- **INSTRUCCIONES**:
1: Según el texto sobre la Inquisición, ¿quiénes estaban en el punto de mira de la primera Inquisición moderna?
2: Presenta como tabla Markdown, con las columnas «N.º» y «Línea», todo lo que va en los registros desde la línea que contiene "order: Lepidoptera" hasta el final de los registros, ambos extremos incluidos, sin las líneas en blanco.
== PÁGINA ==
Una nueva España se alzaba bajo el reinado de los Reyes Católicos. Una España unificada, sí. Pero también vigilada.

Y en el corazón de esa vigilancia, la Inquisición acababa de nacer.

Conversos y judaizantes: el enemigo interno_

Había una forma de ser sospechoso en la Castilla de los Reyes Católicos: haber sido otra cosa antes. Otro credo, otra lengua, otra sangre. Bastaba con que tus abuelos hubieran rezado en hebreo, tus padres hubieran ayunado en el Ramadán o tú mismo hubieras leído algo que oliera a novedad herética para que el Santo Oficio pusiera la mirada sobre ti.

El objetivo principal de la primera Inquisición moderna no fue una herejía doctrinal compleja. No eran los filósofos ni los erasmistas los primeros en caer (eso llegaría después). En el punto de mira estaban los conversos: hombres y mujeres que, bajo presión o por conveniencia, habían cambiado de religión. Judíos y musulmanes que se habían hecho cristianos. Y sus hijos. Y los hijos de sus hijos.

La gran paradoja —una de tantas— es que el acto que debía “salvar” su alma, el bautismo, se convirtió en su condena social. Los no bautizados quedaban fuera del sistema. Pero los conversos, al entrar, eran vigilados como intrusos. ¿Quién creía realmente en el dogma? ¿Quién fingía? ¿Quién, tras las puertas de su casa, mantenía encendida la lámpara del sábado o rezaba en dirección a La Meca?
===
== REGISTROS PROPORCIONADOS ==
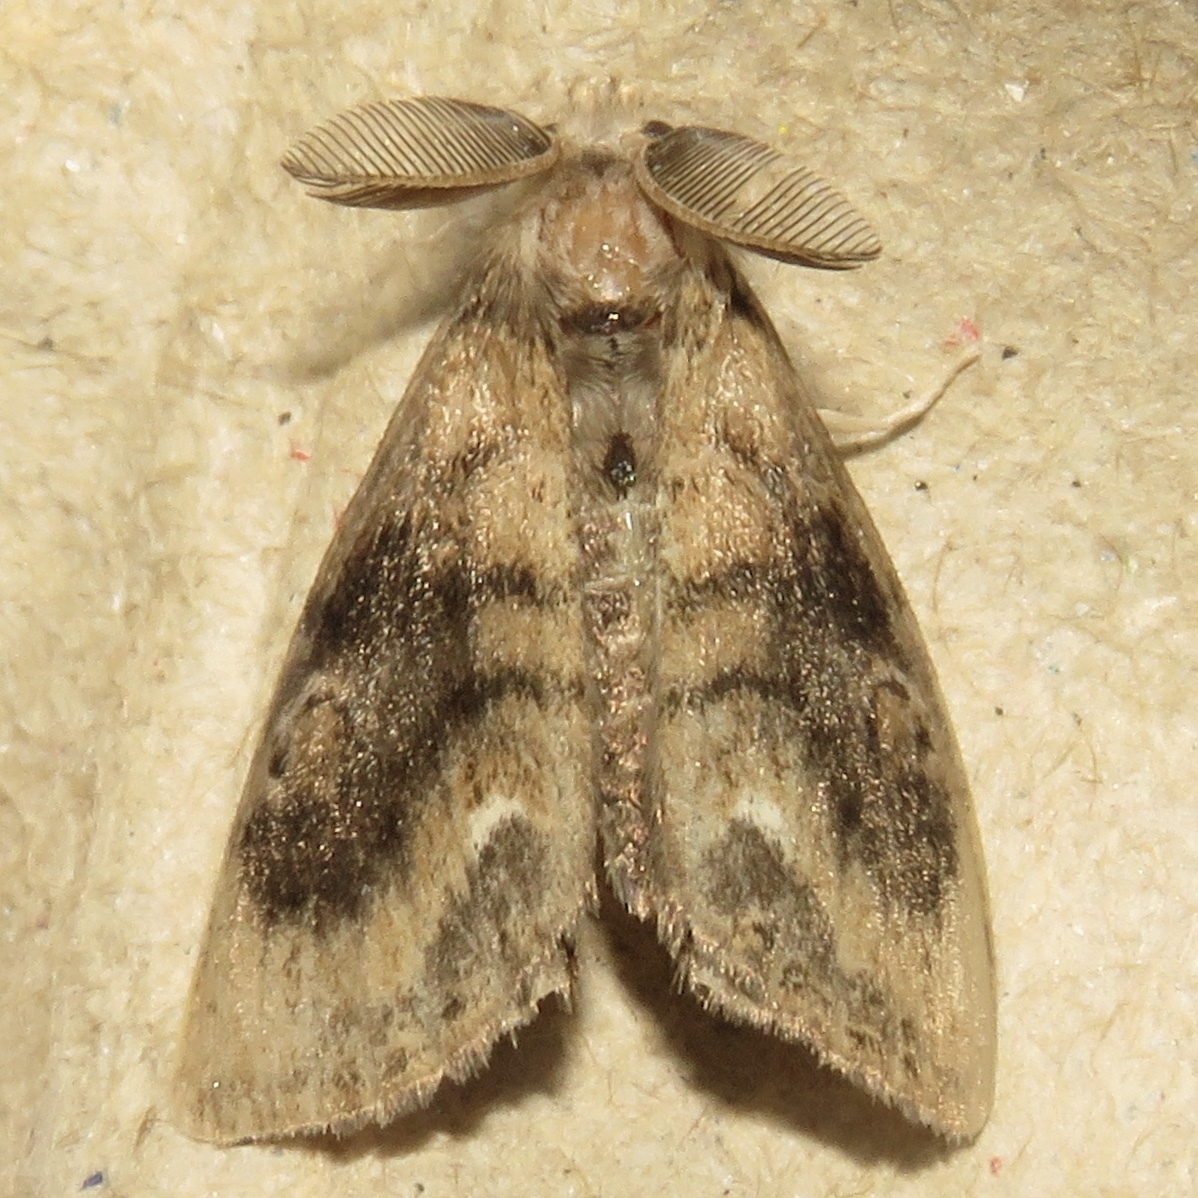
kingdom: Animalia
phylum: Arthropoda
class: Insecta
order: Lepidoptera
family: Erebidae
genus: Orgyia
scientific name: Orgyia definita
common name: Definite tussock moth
===
- **CONJUNTO DE RESPUESTAS**:
1: Los conversos: judíos y musulmanes que se habían hecho cristianos, y también sus hijos y nietos.

2:
| N.º | Línea |
|---|---|
| 1 | order: Lepidoptera |
| 2 | family: Erebidae |
| 3 | genus: Orgyia |
| 4 | scientific name: Orgyia definita |
| 5 | common name: Definite tussock moth |